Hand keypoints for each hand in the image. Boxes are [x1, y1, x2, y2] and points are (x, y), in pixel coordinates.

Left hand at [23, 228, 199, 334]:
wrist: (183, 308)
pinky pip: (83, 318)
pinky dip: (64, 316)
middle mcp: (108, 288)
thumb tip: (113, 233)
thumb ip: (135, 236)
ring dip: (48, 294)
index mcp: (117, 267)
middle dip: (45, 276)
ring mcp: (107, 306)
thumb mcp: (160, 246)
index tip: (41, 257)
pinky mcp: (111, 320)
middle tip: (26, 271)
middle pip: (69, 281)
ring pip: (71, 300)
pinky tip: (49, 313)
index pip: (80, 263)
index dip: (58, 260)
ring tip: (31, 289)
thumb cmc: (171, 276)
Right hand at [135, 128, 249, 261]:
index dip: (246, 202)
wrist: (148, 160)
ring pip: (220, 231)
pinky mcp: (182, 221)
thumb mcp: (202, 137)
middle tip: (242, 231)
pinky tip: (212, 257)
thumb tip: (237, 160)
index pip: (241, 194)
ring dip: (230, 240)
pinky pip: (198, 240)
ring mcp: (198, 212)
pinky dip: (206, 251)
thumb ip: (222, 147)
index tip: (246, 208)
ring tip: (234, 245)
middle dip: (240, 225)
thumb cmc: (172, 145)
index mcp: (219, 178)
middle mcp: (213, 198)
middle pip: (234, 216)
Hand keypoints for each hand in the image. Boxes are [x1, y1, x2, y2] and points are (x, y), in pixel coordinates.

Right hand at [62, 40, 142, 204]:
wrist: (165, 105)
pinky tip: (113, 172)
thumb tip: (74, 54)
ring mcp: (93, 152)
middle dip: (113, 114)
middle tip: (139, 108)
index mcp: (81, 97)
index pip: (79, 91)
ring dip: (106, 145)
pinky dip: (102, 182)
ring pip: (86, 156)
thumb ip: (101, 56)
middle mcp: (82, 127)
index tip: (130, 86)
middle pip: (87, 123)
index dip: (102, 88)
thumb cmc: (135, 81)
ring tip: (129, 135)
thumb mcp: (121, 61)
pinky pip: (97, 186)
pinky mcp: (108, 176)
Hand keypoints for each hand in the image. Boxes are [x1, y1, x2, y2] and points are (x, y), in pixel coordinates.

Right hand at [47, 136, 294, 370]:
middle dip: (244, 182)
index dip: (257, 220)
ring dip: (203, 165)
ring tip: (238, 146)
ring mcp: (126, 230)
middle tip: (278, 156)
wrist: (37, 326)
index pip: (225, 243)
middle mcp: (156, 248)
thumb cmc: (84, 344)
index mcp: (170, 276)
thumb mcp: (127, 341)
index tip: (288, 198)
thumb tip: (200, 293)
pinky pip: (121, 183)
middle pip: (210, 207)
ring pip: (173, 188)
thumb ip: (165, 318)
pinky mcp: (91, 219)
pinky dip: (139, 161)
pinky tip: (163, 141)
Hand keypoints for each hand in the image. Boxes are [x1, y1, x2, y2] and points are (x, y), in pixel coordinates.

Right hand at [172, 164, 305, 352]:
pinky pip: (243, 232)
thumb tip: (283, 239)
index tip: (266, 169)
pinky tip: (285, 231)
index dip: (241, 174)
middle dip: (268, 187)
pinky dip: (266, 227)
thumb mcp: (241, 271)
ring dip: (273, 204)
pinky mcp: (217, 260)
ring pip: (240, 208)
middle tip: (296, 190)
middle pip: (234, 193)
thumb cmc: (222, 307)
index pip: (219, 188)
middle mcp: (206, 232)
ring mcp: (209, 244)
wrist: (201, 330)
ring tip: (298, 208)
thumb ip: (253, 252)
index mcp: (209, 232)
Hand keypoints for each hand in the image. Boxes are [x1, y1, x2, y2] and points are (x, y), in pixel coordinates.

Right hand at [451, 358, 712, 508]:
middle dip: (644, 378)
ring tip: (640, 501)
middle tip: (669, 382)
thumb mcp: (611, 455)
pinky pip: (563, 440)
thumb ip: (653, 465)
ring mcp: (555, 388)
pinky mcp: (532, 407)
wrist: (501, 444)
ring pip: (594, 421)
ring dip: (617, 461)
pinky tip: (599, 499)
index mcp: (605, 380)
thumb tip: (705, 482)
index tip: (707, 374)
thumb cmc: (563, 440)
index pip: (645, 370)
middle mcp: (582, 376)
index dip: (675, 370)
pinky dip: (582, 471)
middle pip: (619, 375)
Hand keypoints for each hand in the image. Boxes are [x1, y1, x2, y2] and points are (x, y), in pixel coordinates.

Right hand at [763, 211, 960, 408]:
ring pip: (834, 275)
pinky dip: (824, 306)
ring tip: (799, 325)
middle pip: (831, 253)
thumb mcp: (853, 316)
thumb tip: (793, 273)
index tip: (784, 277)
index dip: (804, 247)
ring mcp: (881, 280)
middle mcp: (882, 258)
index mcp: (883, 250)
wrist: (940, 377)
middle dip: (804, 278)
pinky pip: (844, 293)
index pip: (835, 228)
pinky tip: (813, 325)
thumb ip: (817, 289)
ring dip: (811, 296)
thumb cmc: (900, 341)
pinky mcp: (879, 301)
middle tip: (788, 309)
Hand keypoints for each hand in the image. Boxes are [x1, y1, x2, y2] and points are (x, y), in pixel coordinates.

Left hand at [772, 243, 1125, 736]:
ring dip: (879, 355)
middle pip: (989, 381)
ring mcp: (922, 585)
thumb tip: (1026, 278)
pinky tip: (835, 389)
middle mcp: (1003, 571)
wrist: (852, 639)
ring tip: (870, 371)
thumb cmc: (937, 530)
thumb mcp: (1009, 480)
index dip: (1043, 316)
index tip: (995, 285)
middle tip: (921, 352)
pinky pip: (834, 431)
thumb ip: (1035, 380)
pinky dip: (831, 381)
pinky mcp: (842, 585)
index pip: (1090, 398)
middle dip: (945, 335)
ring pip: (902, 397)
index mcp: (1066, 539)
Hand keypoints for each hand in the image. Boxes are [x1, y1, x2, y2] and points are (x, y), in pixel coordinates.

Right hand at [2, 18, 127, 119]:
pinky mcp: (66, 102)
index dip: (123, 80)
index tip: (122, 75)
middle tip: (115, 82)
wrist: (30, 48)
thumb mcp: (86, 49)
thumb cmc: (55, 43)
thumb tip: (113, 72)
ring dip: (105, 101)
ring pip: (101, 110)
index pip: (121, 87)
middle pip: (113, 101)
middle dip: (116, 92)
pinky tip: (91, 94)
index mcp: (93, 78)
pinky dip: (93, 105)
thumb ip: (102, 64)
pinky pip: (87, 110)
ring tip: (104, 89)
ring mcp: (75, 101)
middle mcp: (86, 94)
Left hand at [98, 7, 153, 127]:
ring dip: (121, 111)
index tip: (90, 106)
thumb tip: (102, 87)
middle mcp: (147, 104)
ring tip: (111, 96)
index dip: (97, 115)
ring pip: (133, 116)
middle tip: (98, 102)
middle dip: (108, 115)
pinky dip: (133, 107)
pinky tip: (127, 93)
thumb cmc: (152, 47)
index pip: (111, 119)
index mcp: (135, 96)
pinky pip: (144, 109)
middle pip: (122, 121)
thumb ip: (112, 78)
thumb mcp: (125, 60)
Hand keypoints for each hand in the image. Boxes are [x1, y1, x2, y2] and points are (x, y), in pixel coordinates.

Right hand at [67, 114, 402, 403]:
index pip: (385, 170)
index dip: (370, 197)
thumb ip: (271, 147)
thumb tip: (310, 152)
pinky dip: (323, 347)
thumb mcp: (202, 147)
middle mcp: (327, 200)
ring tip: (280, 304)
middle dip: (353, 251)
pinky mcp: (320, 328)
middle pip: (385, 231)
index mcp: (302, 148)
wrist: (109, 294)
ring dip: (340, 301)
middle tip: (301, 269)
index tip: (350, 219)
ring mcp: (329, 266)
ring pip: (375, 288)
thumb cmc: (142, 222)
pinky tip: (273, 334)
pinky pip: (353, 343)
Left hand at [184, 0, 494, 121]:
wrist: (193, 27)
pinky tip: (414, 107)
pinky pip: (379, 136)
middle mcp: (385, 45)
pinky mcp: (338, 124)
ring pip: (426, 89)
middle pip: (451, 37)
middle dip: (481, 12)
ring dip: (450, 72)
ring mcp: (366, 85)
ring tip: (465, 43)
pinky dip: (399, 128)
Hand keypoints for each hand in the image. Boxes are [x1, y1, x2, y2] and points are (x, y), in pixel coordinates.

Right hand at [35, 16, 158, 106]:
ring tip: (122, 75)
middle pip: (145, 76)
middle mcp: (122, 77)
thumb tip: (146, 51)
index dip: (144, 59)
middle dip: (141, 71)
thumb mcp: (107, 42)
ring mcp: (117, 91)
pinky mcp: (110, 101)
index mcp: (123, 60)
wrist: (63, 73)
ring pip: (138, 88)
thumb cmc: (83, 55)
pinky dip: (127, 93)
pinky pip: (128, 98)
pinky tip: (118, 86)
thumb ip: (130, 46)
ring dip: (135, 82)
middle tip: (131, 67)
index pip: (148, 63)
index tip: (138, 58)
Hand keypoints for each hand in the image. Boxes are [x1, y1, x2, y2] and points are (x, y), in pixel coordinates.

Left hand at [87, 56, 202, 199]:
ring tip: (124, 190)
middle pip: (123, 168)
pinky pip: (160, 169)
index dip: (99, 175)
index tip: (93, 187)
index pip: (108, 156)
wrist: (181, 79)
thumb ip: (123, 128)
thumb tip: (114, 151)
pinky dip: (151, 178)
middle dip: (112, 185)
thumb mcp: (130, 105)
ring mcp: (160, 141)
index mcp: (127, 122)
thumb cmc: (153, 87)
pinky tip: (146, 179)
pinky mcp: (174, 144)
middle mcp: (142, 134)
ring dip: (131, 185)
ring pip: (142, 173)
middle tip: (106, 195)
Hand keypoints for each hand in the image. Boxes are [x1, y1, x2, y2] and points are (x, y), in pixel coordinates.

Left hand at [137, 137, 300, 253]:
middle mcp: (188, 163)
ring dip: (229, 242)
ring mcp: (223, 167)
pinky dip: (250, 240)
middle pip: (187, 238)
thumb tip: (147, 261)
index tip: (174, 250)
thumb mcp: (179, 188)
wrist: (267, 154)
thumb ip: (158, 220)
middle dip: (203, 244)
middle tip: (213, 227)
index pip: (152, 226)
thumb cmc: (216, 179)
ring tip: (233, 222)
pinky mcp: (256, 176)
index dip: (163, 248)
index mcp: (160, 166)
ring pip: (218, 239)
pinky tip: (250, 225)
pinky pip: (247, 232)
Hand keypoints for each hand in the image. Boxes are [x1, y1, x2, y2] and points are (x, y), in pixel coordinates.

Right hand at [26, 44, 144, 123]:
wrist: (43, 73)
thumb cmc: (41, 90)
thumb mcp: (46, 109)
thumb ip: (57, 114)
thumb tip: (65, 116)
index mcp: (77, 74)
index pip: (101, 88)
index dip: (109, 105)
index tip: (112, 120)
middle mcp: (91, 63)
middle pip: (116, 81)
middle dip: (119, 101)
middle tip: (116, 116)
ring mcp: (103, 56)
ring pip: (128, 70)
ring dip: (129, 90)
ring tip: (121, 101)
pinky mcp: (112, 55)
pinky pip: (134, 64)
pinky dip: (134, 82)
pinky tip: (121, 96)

· · · ·

• Assignment
Each line from the top of the material above, through the one that contains "wrist: (148, 160)", should be restated word for word.

• Task answer
Hand keypoints for each hand in the image. Boxes are [x1, y1, x2, y2] and points are (x, y), in pixel coordinates.

Left hand at [23, 228, 199, 334]:
wrist: (183, 308)
pinky pip: (83, 318)
pinky dip: (64, 316)
middle mcp: (108, 288)
thumb tip: (113, 233)
thumb ip: (135, 236)
ring dip: (48, 294)
index mcp: (117, 267)
middle dip: (45, 276)
ring mcp: (107, 306)
thumb mcp: (160, 246)
index tip: (41, 257)
pinky mcp: (111, 320)
middle tip: (26, 271)
middle pip: (69, 281)
ring pip: (71, 300)
pinky tip: (49, 313)
index pip: (80, 263)
index dip: (58, 260)
ring tip: (31, 289)
thumb cmc: (171, 276)
Right hand at [135, 128, 249, 261]:
index dip: (246, 202)
wrist: (148, 160)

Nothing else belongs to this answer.